16層以上、上に登っていないリュウキ自身にも、まだまだ不安が多いのだから。だが、キリトは鼻で笑うと自分もソロだと言っていた。そして、さっき自分自身も《ビーター》と呼ばれることになった事も。

「なるほどな…… 馬鹿だな」
「お前に言われたくないさ。たった1人よりは、協力者のポジだっているだろ……?」

 そう言い合うと今度は笑い合っていた。

 リュウキは、嬉しかった。『1人じゃない』とはっきり言ってくれたと感じたから。だから、キリトに軽く頭を下げた。……キリトにバレない様に、ひっそりと。






「……それで、キリトはどうするんだ」

 そして、リュウキは今後の事をキリトに聞く。

「オレは……、それよりリュウキ、さっきは……」

 キリトはその先の言葉がなかなか出てこなかった。あの時、一緒に言ってやれたら……と後悔しているのだ。遅れていう事、同じ境遇になる事は出来たが、それは後出しなのだから。

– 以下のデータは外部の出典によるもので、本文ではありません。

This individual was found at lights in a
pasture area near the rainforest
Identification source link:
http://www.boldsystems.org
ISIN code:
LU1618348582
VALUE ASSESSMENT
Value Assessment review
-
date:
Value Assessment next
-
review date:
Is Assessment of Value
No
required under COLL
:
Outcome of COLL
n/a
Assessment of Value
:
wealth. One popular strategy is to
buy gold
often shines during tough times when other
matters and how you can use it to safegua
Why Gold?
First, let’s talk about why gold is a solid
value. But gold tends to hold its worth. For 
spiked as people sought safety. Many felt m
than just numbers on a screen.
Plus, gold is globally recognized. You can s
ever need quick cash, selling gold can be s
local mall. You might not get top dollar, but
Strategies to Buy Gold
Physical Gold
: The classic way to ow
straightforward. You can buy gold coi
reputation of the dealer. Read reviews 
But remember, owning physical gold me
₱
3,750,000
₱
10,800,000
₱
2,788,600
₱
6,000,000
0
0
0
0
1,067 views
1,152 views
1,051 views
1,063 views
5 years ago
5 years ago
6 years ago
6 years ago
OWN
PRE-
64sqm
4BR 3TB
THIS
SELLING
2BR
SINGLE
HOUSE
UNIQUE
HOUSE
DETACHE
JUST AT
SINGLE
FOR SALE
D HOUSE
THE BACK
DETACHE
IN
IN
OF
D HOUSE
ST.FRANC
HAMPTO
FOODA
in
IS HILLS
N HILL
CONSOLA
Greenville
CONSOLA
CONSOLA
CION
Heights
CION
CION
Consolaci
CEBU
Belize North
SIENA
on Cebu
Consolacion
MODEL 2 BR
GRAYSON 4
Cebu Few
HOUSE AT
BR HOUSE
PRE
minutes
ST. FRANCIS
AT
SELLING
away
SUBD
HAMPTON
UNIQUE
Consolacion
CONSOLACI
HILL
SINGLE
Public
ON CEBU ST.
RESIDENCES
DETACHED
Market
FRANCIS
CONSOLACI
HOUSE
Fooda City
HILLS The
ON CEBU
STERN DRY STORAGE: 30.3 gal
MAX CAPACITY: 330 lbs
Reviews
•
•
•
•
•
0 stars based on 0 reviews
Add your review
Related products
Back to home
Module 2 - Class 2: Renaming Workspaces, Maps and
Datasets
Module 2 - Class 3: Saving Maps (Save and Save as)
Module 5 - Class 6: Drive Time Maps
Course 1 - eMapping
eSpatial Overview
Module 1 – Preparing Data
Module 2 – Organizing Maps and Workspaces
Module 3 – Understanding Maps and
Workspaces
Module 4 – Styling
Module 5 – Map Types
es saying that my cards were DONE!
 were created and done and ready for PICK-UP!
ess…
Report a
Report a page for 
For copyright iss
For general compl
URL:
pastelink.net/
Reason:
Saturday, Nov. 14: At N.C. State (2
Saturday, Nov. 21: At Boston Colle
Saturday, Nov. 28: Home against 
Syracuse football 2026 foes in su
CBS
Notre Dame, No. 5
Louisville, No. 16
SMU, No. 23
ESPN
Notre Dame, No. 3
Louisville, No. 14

「……気にする事は無い。俺はそもそも、ソロでやってきたんだ。どうってこと無い」

 リュウキは考えを読んだようにそう言った。何より感謝しかないから。

「何でだよ……。ソロだと言うのなら、オレも同じだ。だから、あの時も……」

 キリトは真剣な表情でそう言っていた。1人じゃない、と言ってくれているだけじゃなく、自分の事が心配だ、といってくれている事が凄く伝わってきたから。

「……ありがとな」
「!」

 だからこそ、今度こそリュウキは礼の言葉をキリトに言った。それを訊いてキリトは目を見開く。

「オレは、そんなに他人と関わった事がないんだ。だから、他人の厚意とか……正直、よく判らない事が多い。これまで、判ろうとしなかったんだ。……だが、キリトがオレを心配してくれているのは判った。それに、皆もそうだ。……ありがとう。……レイナ達にも言っておいた方が良かったんだけど、な」

 リュウキはキリトに頭を下げる。今度ははっきりと、キリトの前で。

「何でお前が頭を下げるんだよ。礼を言いたいのはオレ達のほうなんだ」

 キリトもだった。互いが互いに言い合い、最後には笑っていた。

「さぁ……オレは前言通り、有効化(アクティベート)をしにいく。キリトはこの層を廻っておくか?」

 リュウキは一頻り笑った後、キリトにそう訊いていた。

「……ああ、そうだな」

 キリトは頷いた。

 だが、キリトは実は別のことも考えていたのだ。少しでも、この男との差を縮める。
 リュウキが2層の転移門を、有効化(アクティベート)している間に、……っと良からぬ事を考えていたキリトだった。
 勿論、その目を見たリュウキは大体察していた様だ。……そう言う類は鋭いのだろうか?

「まぁ……頑張れ」

 そう軽く返していた。その言葉を受け取ったキリトは、あのβ時代に嫌と言うほど味わった気持ちを再確認していた。そうこの感じは。


「やっぱり!嫌味くせえ!!!」

 
 キリトはそう叫んでいた。



「……この世界に来てさ。キリト。」

 リュウキは、第2層の空を、もうすっかり夕日は落ち……、星空の広がる空を眺めながらリュウキは言う。

「ん……?」

 キリトは、普段とは違うリュウキを見て、少し驚いていたが……そのまま聞き入っていた。

「オレは、向こうじゃ出来なかった事が出来た……ような気がする。それは、何にも変えられない事だ。……正直、感謝しているのはオレの方なんだ」

 そう言って……笑っていた。いつもの表情じゃない。
『ひょっとしたら、これがリュウキの一番 自然な素顔じゃないか?』とキリトは思っていた。

「そんな大それた事した覚えは無いさ。それに、感謝の度合いからいったら、間違いなくオレ達なんだぜ? 命を救われたんだからな。わかってないと思うが……俺ら以外のさっきの連中も」

 だから、キリトも自然にそう返した。見繕った訳じゃなく、本心の言葉を。

「………レイナやアスナ……そしてキリトにエギル。……こんなゲームだって言うのに……オレは…巡り……た………せ……だ」

 リュウキの最後の方は、掠れていて聞こえなかった。

「どうした……?」

 キリトは聞くが、それ以上リュウキは何も答えなかった。

「ははっ……。さて、オレはもう行く。アクティベートしてこの層を視て回らないとな……。また会おうキリト」

 右手を上げて横に振り、街の方へと歩いていった。

「ああ、また……な」

 キリトも同じように手を振っていた。先へと行くリュウキの背中。
 自分と同じで、そんなに大きくない。寧ろ大きさ的に言えば、小さく分類なのだが、……とても大きく感じる。

「この世界での目標か……」

 キリトは、アスナやレイナが言っていた言葉を思い出す。自分にも目指したい先は勿論あった。
 βテストの時から、ずっと思ってる事だ。……見つけた、追いかけた期間を考えれば自分の方が長い。だからこそ、頑張らないと行けないだろう。

「すぐに追いついてやるからな……リュウキ!」

 キリトは見えなくなっていくリュウキの方を向いて、決して聞こえていないであろう、彼の方を向いて、そう告げた。


 告げ終えると、キリトは第2層の広大な草原へと足を踏み入れていった。